Give the market what it needs, not what it asks for.

For over a year now, my worldview has been dominated by issues related to mobile healthcare. When you’re in it as deep as I am, it’s easy to lose sight of the fact that, to most folks, this is an entirely new field. And like any new endeavor, there are bound to be mistakes made, and wrong (or at least unproductive) paths followed.

I was reminded of this the other day when I came across the article, Healthcare Marketing Goes Mobile. It prognosticated trends in device usage (smartphones lead the way, with tablets close behind, yawn), but what really caught me was a demographic profile extrapolated from the Pew Internet & American Life Project.

It wasn’t the data itself that concerned me. Instead, it was the idea that one of the wrong paths that mobile healthcare innovators might follow is one of creating products only in response to market research.

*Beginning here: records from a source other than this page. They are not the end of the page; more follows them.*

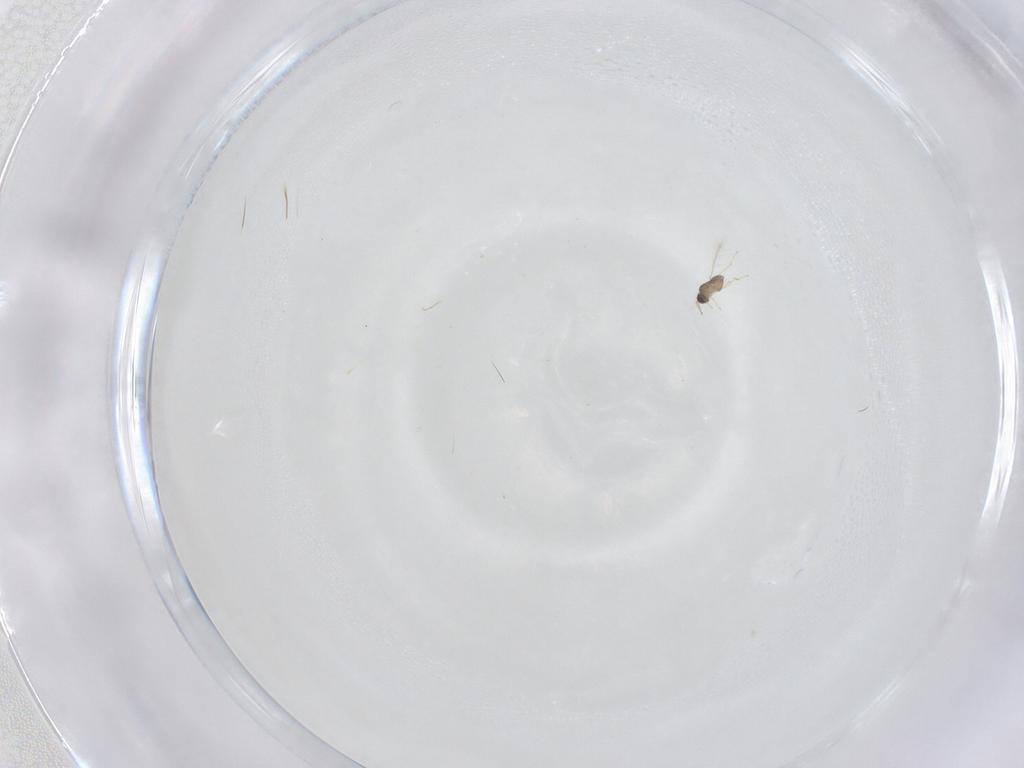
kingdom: Animalia
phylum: Arthropoda
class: Insecta
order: Hymenoptera
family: Mymaridae
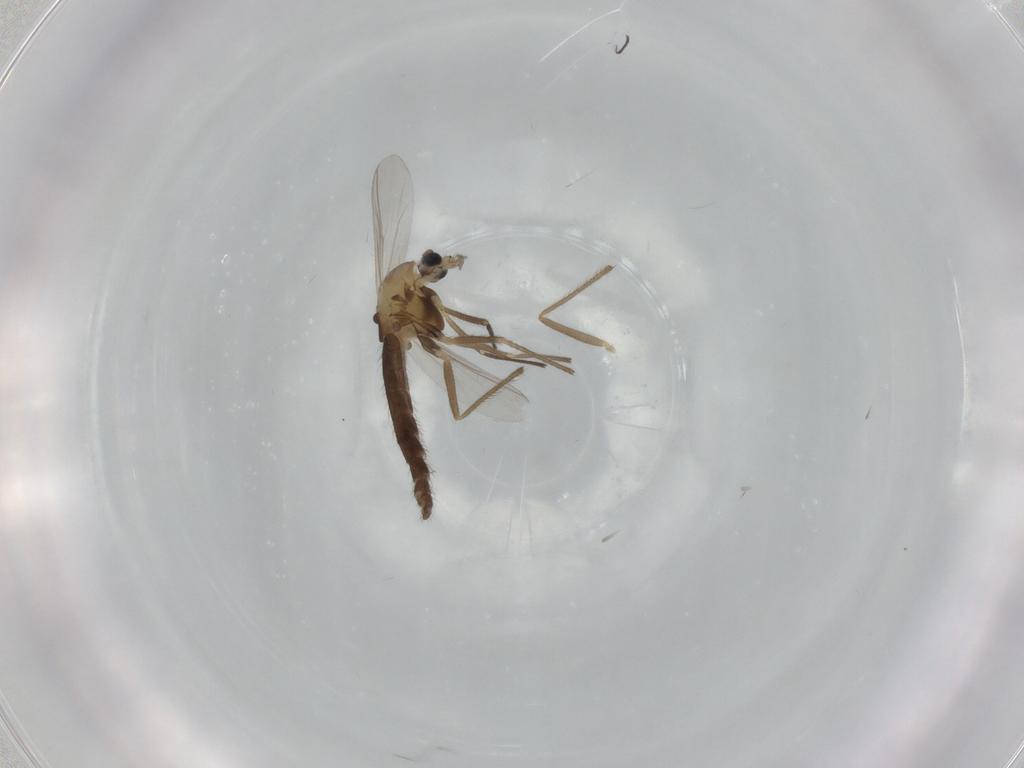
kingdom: Animalia
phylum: Arthropoda
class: Insecta
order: Diptera
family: Chironomidae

Is the best product really an app targeting 25–29 year-old urban black males with some college, making $50k–$75k a year?

Retrospectives of the life of Steve Jobs overflow with delight and admiration for his rare form of innovation. He brought the world products that, until he introduced them, we didn’t know we needed. (I didn’t know I couldn’t live without my iPad until I had one. Now you’d have to pry it from my cold, dead…etc.) Like another super-innovator, Henry Ford opined, “If I had asked people what they wanted, they’d have said ‘faster horses.’”

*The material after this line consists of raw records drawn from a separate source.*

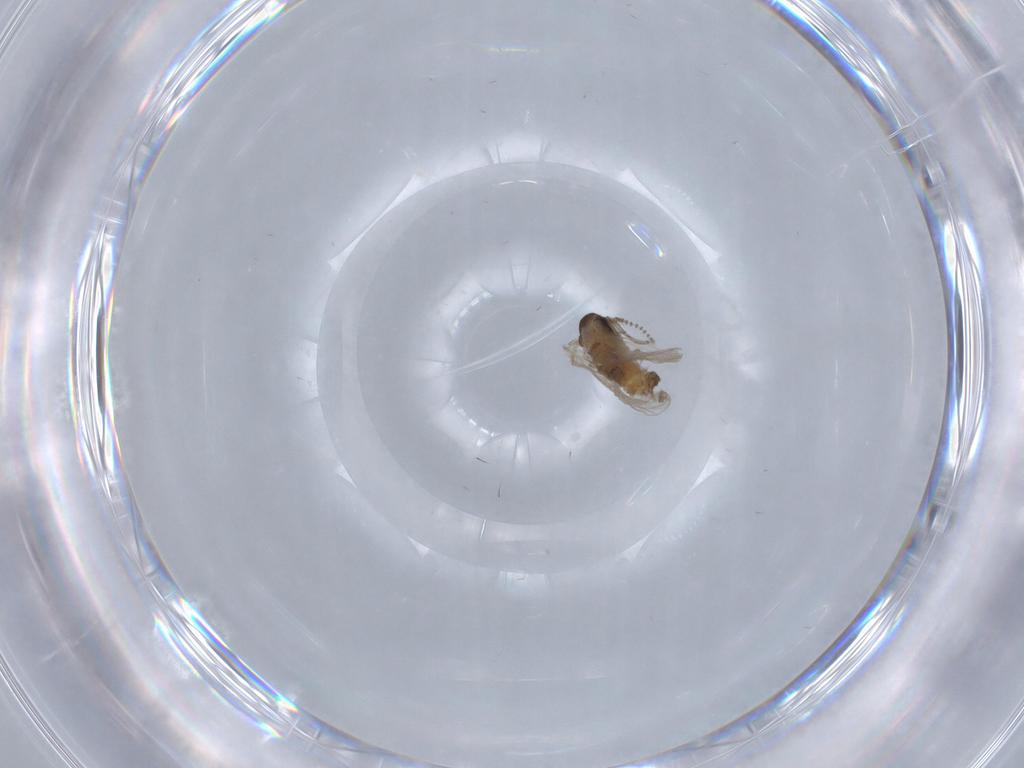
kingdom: Animalia
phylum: Arthropoda
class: Insecta
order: Diptera
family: Psychodidae
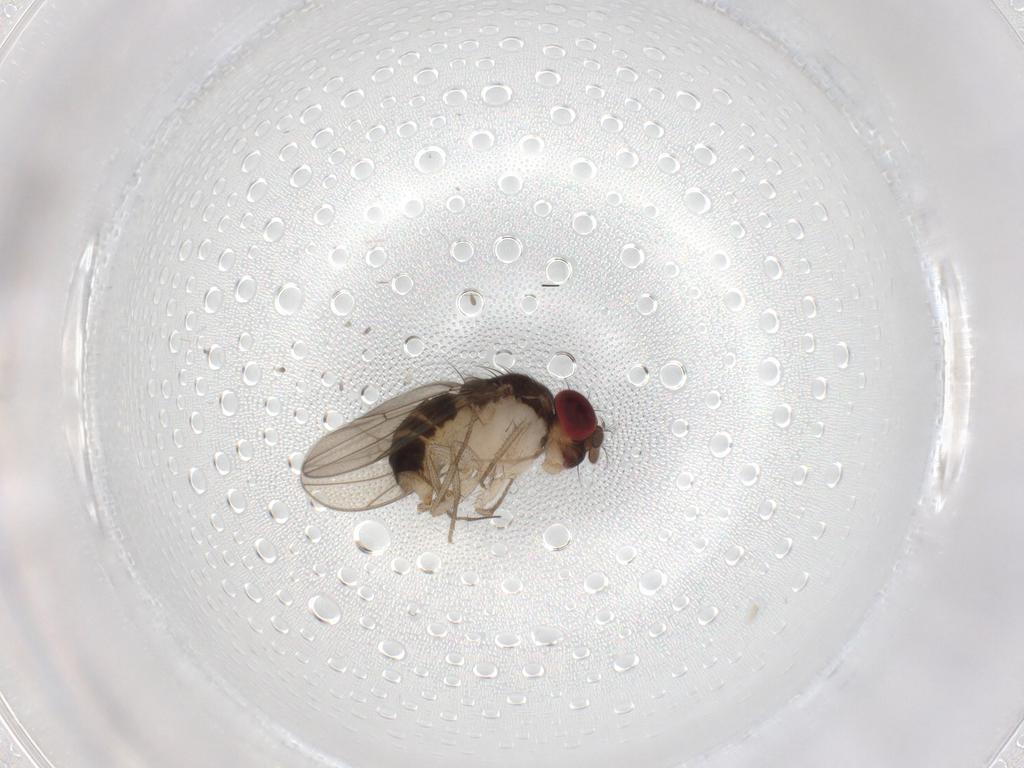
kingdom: Animalia
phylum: Arthropoda
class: Insecta
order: Diptera
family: Drosophilidae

So the potential mistake I foresee is a company “making faster horses,” in response to polling data. For example, an mHealth developer, acting on the Pew demographic profile, deciding the best product to make is an app specifically targeting 25-29 year old urban black males with some college who make $50k to $75k a year.

I’m definitely not taking the position that market research is useless. My worry is that people will proceed cart-before-horse method and develop apps for a market based on volume (a population responding to a survey) rather than an innovative needs-based (physician/patient insight) concept.